UCCS softball pitcher Smith back after taking year off to care for brother
Becca Smith knows all about curveballs.
As a star pitcher for the Colorado-Colorado Springs softball team, she confounds hitters.
A little over a year ago, life threw her a curveball that would change her forever. It changed many lives.
Coming off a 2011 season in which she earned second-team all-Rocky Mountain Athletic Conference honors, Smith was poised to have a huge senior year in 2012 with a loaded UCCS offense to support her.
Instead, she would be the one giving support. Her brother, Brett, had been battling leukemia and his last, best hope was to go to MD Anderson Cancer Center in Houston for a stem cell transplant. After a series of delays, Smith's parents - who live in Iowa - had used up their leave from work.
So on Jan. 10, weeks short of the beginning of softball season, Becca went to Houston to care for Brett, leaving her education and athletic career in limbo.
When informed of her situation, UCCS coach Scott Peterson simply said, "You have to go."
"When Becca told me she would have to leave, we knew it was the right decision," he said. "It was the perfect decision; an adult decision, a family decision and it was the right thing to do."
Becca became a full-time caregiver. Her life, which had revolved around academics and athletics for so long, was dedicated to Brett and his needs. She was his sister, his nurse and his lifeline. Maintaining any sort of balance was difficult.
"People are always telling you to take care of yourself, too," Becca said. "It's easy to get caught up in feeling bad for your family member and wanting to be there for them all of the time and not taking care of yourself."
Being without Becca didn't come without consequence for the Mountain Lions. A team that finished fifth nationally with a .351 batting average managed a pedestrian 22-23 record. A top pitcher like Smith could have easily meant a 10-game swing.
Her absence had a profound positive effect of their outlook. When faced with difficulties, thoughts would go back to Becca - and even more to Brett.
"When kids thought things were getting tough, we would say 'Are you serious? You think this is tough?'" Peterson said. "'This is just softball. This isn't that tough. What Becca and her family are going through, that's tough.'"
It was tough. And ultimately tragic.
Brett had his transplant Feb. 3. While a deterioration of his condition was expected, he landed in intensive care by early March, where he was twice put on life support because of fluid in his lungs.
By early April, he seemed to be on the mend. Becca's mother, Carmen, came to take over Brett's care on April 12, a Wednesday. Becca flew back to Colorado on Thursday and Friday and watched her teammates split a doubleheader against Regis. That same day, Brett, who had been seemingly cancer-free for 70 days, walked for the first time since his procedure.
But on Sunday, Becca got a stunning call. Brett's cancer had returned - aggressively. Monday, Brett passed away.
The team, which had already observed National Leukemia Day by wearing orange jerseys and ribbons, all dyed a streak of their hair orange in Brett's memory.
Becca returned to UCCS this fall. Peterson excused her from the team's 6 a.m. fall practices so she could complete the student-teaching requirement for her impending degree in special education. The university welcomed her back with open and accommodating arms.

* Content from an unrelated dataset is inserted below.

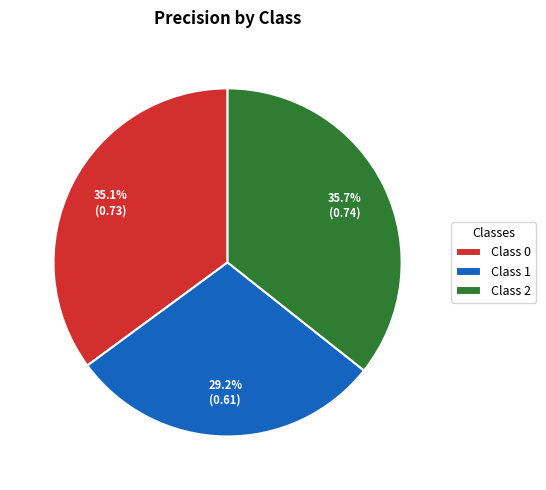

Is there a majority slice in this chart?

No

So did her team, many of whom are still sporting an odd, blondish streak in their hair where the orange has worn off. She is 4-2 with a 3.53 ERA and leads the RMAC (over 15 innings) in strikeouts per game at 7.65. The team's home opener is at 10 a.m. Saturday.

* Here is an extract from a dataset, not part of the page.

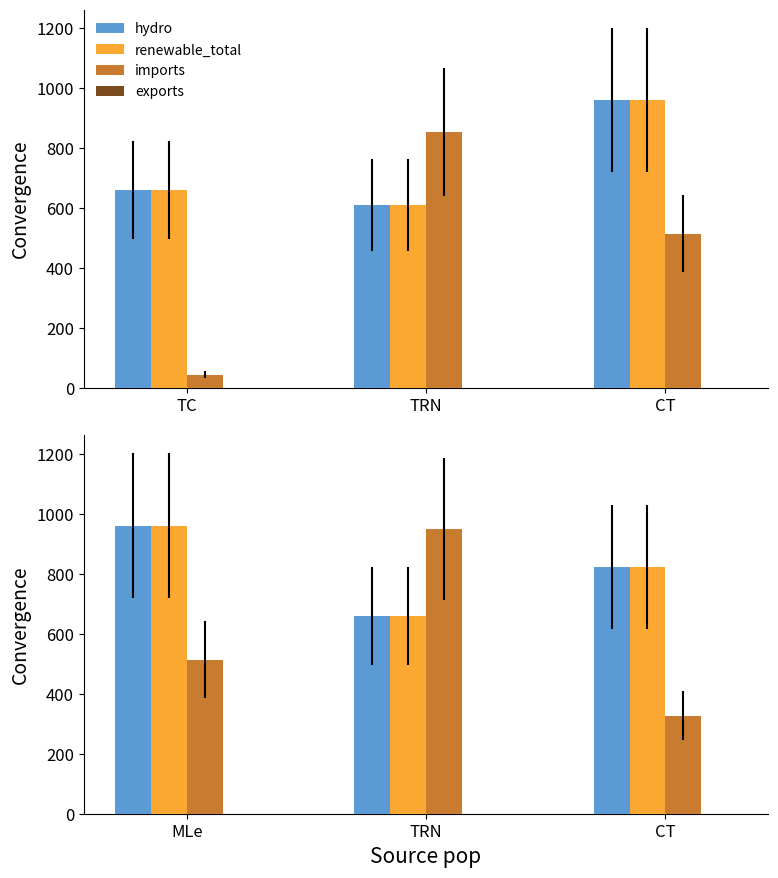

Are the bars grouped side by side (vs. stacked)?

Yes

Besides the solid stats, she sports a new outlook.
"I think I've learned to stay very positive with life and always try to find the good things in any situation," she said. "Always stay positive about things. When you hit crappy situations like that, that's all you can do.
"If you sit there and think about how bad it is, you're just going to go down with it."
Aside from her attitude, her experience as a caregiver has had another consequence, one that would be a living legacy to her brother.
She would like to return to school and become a nurse.